What is being asked –
Output every item below word for word, keeping each line as it is.

[START]

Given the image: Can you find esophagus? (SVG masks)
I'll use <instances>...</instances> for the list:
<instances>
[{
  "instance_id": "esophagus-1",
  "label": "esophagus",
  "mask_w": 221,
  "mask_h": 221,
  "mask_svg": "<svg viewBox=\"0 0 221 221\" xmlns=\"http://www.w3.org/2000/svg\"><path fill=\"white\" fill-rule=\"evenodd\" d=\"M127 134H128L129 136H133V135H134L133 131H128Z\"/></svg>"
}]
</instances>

[END]

Finished answer –
Given the image: Can you find esophagus? (SVG masks)
I'll use <instances>...</instances> for the list:
<instances>
[{
  "instance_id": "esophagus-1",
  "label": "esophagus",
  "mask_w": 221,
  "mask_h": 221,
  "mask_svg": "<svg viewBox=\"0 0 221 221\" xmlns=\"http://www.w3.org/2000/svg\"><path fill=\"white\" fill-rule=\"evenodd\" d=\"M127 134H128L129 136H133V135H134L133 131H128Z\"/></svg>"
}]
</instances>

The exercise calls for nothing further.